#### [Exercise objective]
Write all entries out exactly, images excluded.

[Dataset entries]

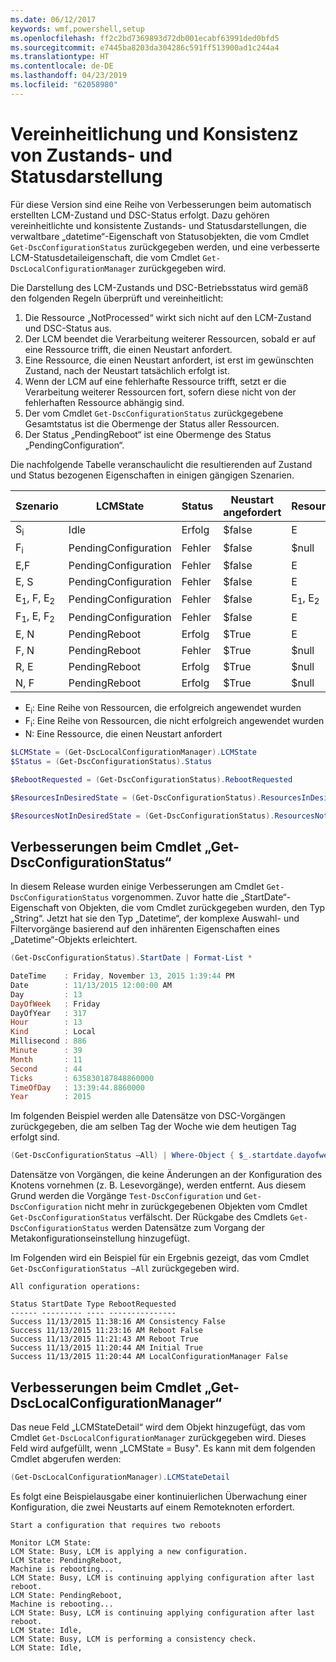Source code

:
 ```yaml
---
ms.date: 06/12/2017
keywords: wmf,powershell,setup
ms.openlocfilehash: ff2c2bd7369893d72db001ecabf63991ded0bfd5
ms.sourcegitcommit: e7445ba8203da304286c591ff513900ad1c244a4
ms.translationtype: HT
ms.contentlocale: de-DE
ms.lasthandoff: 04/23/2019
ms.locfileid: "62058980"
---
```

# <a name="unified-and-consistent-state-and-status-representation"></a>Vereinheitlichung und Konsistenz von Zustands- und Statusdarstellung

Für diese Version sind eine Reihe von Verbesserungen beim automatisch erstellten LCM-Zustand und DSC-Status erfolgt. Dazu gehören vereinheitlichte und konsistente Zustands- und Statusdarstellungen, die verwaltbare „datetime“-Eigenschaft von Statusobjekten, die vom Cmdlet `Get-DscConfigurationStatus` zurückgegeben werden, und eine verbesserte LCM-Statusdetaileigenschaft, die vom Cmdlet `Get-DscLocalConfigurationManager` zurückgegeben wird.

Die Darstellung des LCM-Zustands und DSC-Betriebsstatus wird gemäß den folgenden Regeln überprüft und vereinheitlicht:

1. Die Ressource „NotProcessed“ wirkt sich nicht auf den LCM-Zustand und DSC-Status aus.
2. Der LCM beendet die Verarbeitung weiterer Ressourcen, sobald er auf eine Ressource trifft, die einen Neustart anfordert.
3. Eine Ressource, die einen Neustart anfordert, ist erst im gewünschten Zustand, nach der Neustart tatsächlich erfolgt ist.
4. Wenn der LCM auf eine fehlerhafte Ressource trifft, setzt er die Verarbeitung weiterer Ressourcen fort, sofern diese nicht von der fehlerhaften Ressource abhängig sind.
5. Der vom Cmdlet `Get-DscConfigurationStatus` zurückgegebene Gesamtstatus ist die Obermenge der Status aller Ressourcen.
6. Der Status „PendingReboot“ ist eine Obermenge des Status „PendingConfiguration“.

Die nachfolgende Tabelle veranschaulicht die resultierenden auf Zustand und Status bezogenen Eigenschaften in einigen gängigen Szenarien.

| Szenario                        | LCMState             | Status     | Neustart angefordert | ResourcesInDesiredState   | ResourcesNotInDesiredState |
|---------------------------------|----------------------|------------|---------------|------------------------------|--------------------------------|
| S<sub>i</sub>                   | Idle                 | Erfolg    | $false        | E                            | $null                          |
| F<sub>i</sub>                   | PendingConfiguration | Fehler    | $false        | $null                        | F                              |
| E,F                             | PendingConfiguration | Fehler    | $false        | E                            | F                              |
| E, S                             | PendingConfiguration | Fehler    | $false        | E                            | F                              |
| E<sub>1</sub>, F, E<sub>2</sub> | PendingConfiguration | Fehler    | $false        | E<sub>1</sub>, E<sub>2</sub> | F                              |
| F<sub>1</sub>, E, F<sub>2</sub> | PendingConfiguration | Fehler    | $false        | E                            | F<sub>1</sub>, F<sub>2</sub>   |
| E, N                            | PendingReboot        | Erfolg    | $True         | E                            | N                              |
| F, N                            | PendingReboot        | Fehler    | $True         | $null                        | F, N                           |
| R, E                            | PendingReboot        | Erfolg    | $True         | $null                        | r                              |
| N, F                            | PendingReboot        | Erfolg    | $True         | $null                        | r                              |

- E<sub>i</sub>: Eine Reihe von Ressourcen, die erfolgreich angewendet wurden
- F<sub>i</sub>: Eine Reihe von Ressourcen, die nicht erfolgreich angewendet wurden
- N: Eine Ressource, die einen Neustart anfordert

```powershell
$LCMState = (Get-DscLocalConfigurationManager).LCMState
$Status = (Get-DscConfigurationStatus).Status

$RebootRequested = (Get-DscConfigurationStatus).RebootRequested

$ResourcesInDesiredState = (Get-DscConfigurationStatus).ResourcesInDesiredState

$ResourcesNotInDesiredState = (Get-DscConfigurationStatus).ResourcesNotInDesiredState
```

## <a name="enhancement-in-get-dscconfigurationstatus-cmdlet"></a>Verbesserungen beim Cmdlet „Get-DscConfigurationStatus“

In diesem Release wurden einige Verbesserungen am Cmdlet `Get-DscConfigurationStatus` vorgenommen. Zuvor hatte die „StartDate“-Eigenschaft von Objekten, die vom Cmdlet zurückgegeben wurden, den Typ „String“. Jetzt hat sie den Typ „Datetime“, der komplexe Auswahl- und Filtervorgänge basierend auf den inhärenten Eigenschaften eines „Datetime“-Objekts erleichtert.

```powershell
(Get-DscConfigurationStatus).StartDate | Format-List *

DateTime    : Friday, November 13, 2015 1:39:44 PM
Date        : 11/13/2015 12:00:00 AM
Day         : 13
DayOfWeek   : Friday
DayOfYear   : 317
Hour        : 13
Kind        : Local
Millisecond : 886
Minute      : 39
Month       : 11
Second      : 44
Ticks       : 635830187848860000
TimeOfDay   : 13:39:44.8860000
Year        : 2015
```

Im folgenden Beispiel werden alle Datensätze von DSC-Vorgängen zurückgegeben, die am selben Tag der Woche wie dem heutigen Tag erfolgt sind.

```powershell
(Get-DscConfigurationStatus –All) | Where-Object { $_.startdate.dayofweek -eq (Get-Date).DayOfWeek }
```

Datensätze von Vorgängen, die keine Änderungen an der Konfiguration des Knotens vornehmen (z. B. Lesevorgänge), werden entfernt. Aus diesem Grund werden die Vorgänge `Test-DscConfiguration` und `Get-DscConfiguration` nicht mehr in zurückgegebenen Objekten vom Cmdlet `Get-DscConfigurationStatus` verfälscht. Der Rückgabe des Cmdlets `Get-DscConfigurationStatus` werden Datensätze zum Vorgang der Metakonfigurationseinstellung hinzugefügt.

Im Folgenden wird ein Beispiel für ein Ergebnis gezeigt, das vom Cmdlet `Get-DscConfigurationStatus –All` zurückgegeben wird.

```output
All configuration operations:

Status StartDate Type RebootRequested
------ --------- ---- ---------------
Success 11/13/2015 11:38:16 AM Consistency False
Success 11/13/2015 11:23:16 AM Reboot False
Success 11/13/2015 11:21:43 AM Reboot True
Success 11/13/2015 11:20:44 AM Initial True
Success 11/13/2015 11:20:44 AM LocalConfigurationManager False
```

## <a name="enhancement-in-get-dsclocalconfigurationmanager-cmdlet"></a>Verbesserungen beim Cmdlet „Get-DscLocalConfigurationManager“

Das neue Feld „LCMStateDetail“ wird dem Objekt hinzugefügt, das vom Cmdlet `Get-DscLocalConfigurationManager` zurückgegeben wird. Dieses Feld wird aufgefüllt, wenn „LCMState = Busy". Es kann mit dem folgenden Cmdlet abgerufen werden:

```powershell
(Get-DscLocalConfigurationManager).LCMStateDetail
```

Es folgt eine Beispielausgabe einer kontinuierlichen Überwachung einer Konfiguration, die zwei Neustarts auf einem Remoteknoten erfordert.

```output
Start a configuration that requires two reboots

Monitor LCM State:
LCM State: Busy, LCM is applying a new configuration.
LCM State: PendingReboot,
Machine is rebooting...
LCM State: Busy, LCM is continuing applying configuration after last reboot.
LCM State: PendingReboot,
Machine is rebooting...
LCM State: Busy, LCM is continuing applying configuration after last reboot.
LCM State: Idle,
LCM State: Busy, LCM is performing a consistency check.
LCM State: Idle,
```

#### [Task output]
Source code

:
 ```yaml
---
ms.date: 06/12/2017
keywords: wmf,powershell,setup
ms.openlocfilehash: ff2c2bd7369893d72db001ecabf63991ded0bfd5
ms.sourcegitcommit: e7445ba8203da304286c591ff513900ad1c244a4
ms.translationtype: HT
ms.contentlocale: de-DE
ms.lasthandoff: 04/23/2019
ms.locfileid: "62058980"
---
```

# <a name="unified-and-consistent-state-and-status-representation"></a>Vereinheitlichung und Konsistenz von Zustands- und Statusdarstellung

Für diese Version sind eine Reihe von Verbesserungen beim automatisch erstellten LCM-Zustand und DSC-Status erfolgt. Dazu gehören vereinheitlichte und konsistente Zustands- und Statusdarstellungen, die verwaltbare „datetime“-Eigenschaft von Statusobjekten, die vom Cmdlet `Get-DscConfigurationStatus` zurückgegeben werden, und eine verbesserte LCM-Statusdetaileigenschaft, die vom Cmdlet `Get-DscLocalConfigurationManager` zurückgegeben wird.

Die Darstellung des LCM-Zustands und DSC-Betriebsstatus wird gemäß den folgenden Regeln überprüft und vereinheitlicht:

1. Die Ressource „NotProcessed“ wirkt sich nicht auf den LCM-Zustand und DSC-Status aus.
2. Der LCM beendet die Verarbeitung weiterer Ressourcen, sobald er auf eine Ressource trifft, die einen Neustart anfordert.
3. Eine Ressource, die einen Neustart anfordert, ist erst im gewünschten Zustand, nach der Neustart tatsächlich erfolgt ist.
4. Wenn der LCM auf eine fehlerhafte Ressource trifft, setzt er die Verarbeitung weiterer Ressourcen fort, sofern diese nicht von der fehlerhaften Ressource abhängig sind.
5. Der vom Cmdlet `Get-DscConfigurationStatus` zurückgegebene Gesamtstatus ist die Obermenge der Status aller Ressourcen.
6. Der Status „PendingReboot“ ist eine Obermenge des Status „PendingConfiguration“.

Die nachfolgende Tabelle veranschaulicht die resultierenden auf Zustand und Status bezogenen Eigenschaften in einigen gängigen Szenarien.

| Szenario                        | LCMState             | Status     | Neustart angefordert | ResourcesInDesiredState   | ResourcesNotInDesiredState |
|---------------------------------|----------------------|------------|---------------|------------------------------|--------------------------------|
| S<sub>i</sub>                   | Idle                 | Erfolg    | $false        | E                            | $null                          |
| F<sub>i</sub>                   | PendingConfiguration | Fehler    | $false        | $null                        | F                              |
| E,F                             | PendingConfiguration | Fehler    | $false        | E                            | F                              |
| E, S                             | PendingConfiguration | Fehler    | $false        | E                            | F                              |
| E<sub>1</sub>, F, E<sub>2</sub> | PendingConfiguration | Fehler    | $false        | E<sub>1</sub>, E<sub>2</sub> | F                              |
| F<sub>1</sub>, E, F<sub>2</sub> | PendingConfiguration | Fehler    | $false        | E                            | F<sub>1</sub>, F<sub>2</sub>   |
| E, N                            | PendingReboot        | Erfolg    | $True         | E                            | N                              |
| F, N                            | PendingReboot        | Fehler    | $True         | $null                        | F, N                           |
| R, E                            | PendingReboot        | Erfolg    | $True         | $null                        | r                              |
| N, F                            | PendingReboot        | Erfolg    | $True         | $null                        | r                              |

- E<sub>i</sub>: Eine Reihe von Ressourcen, die erfolgreich angewendet wurden
- F<sub>i</sub>: Eine Reihe von Ressourcen, die nicht erfolgreich angewendet wurden
- N: Eine Ressource, die einen Neustart anfordert

```powershell
$LCMState = (Get-DscLocalConfigurationManager).LCMState
$Status = (Get-DscConfigurationStatus).Status

$RebootRequested = (Get-DscConfigurationStatus).RebootRequested

$ResourcesInDesiredState = (Get-DscConfigurationStatus).ResourcesInDesiredState

$ResourcesNotInDesiredState = (Get-DscConfigurationStatus).ResourcesNotInDesiredState
```

## <a name="enhancement-in-get-dscconfigurationstatus-cmdlet"></a>Verbesserungen beim Cmdlet „Get-DscConfigurationStatus“

In diesem Release wurden einige Verbesserungen am Cmdlet `Get-DscConfigurationStatus` vorgenommen. Zuvor hatte die „StartDate“-Eigenschaft von Objekten, die vom Cmdlet zurückgegeben wurden, den Typ „String“. Jetzt hat sie den Typ „Datetime“, der komplexe Auswahl- und Filtervorgänge basierend auf den inhärenten Eigenschaften eines „Datetime“-Objekts erleichtert.

```powershell
(Get-DscConfigurationStatus).StartDate | Format-List *

DateTime    : Friday, November 13, 2015 1:39:44 PM
Date        : 11/13/2015 12:00:00 AM
Day         : 13
DayOfWeek   : Friday
DayOfYear   : 317
Hour        : 13
Kind        : Local
Millisecond : 886
Minute      : 39
Month       : 11
Second      : 44
Ticks       : 635830187848860000
TimeOfDay   : 13:39:44.8860000
Year        : 2015
```

Im folgenden Beispiel werden alle Datensätze von DSC-Vorgängen zurückgegeben, die am selben Tag der Woche wie dem heutigen Tag erfolgt sind.

```powershell
(Get-DscConfigurationStatus –All) | Where-Object { $_.startdate.dayofweek -eq (Get-Date).DayOfWeek }
```

Datensätze von Vorgängen, die keine Änderungen an der Konfiguration des Knotens vornehmen (z. B. Lesevorgänge), werden entfernt. Aus diesem Grund werden die Vorgänge `Test-DscConfiguration` und `Get-DscConfiguration` nicht mehr in zurückgegebenen Objekten vom Cmdlet `Get-DscConfigurationStatus` verfälscht. Der Rückgabe des Cmdlets `Get-DscConfigurationStatus` werden Datensätze zum Vorgang der Metakonfigurationseinstellung hinzugefügt.

Im Folgenden wird ein Beispiel für ein Ergebnis gezeigt, das vom Cmdlet `Get-DscConfigurationStatus –All` zurückgegeben wird.

```output
All configuration operations:

Status StartDate Type RebootRequested
------ --------- ---- ---------------
Success 11/13/2015 11:38:16 AM Consistency False
Success 11/13/2015 11:23:16 AM Reboot False
Success 11/13/2015 11:21:43 AM Reboot True
Success 11/13/2015 11:20:44 AM Initial True
Success 11/13/2015 11:20:44 AM LocalConfigurationManager False
```

## <a name="enhancement-in-get-dsclocalconfigurationmanager-cmdlet"></a>Verbesserungen beim Cmdlet „Get-DscLocalConfigurationManager“

Das neue Feld „LCMStateDetail“ wird dem Objekt hinzugefügt, das vom Cmdlet `Get-DscLocalConfigurationManager` zurückgegeben wird. Dieses Feld wird aufgefüllt, wenn „LCMState = Busy". Es kann mit dem folgenden Cmdlet abgerufen werden:

```powershell
(Get-DscLocalConfigurationManager).LCMStateDetail
```

Es folgt eine Beispielausgabe einer kontinuierlichen Überwachung einer Konfiguration, die zwei Neustarts auf einem Remoteknoten erfordert.

```output
Start a configuration that requires two reboots

Monitor LCM State:
LCM State: Busy, LCM is applying a new configuration.
LCM State: PendingReboot,
Machine is rebooting...
LCM State: Busy, LCM is continuing applying configuration after last reboot.
LCM State: PendingReboot,
Machine is rebooting...
LCM State: Busy, LCM is continuing applying configuration after last reboot.
LCM State: Idle,
LCM State: Busy, LCM is performing a consistency check.
LCM State: Idle,
```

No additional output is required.